WHAT IS NEEDED >> For each line in the data below that holds "REUNION", return a copy.

---- INFORMATION SUPPLIED

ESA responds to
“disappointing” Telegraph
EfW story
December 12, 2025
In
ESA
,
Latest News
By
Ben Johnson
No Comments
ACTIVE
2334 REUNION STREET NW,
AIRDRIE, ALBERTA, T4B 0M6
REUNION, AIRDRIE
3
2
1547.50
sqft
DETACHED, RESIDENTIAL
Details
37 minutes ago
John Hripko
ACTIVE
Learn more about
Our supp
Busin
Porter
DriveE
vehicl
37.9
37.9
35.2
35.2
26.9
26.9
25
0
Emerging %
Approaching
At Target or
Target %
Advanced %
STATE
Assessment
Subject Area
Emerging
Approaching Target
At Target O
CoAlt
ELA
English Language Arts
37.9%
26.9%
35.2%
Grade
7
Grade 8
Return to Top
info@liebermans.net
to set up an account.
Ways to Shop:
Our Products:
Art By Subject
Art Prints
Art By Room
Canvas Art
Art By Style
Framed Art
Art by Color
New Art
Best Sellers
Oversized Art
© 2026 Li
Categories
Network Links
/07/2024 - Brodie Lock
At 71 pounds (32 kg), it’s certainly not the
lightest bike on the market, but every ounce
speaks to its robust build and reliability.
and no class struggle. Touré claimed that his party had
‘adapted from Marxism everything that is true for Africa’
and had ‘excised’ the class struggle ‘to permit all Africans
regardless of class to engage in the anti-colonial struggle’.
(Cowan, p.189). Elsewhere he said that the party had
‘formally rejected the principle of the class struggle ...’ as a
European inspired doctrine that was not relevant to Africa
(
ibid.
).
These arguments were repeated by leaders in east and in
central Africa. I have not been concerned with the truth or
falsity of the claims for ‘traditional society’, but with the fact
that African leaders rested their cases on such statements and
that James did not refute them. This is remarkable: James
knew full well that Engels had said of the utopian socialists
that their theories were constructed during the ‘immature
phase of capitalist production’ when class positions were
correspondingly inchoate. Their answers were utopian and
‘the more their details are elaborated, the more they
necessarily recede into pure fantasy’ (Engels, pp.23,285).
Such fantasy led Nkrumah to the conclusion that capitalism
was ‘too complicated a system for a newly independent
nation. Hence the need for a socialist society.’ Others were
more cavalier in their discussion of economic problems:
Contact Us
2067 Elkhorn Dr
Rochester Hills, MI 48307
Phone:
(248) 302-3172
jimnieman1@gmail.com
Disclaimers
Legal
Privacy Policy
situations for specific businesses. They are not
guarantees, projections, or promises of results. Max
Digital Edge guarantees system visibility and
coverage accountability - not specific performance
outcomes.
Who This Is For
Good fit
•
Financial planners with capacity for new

--------

REPLY TO THE EXERCISE >>
2334 REUNION STREET NW,
REUNION, AIRDRIE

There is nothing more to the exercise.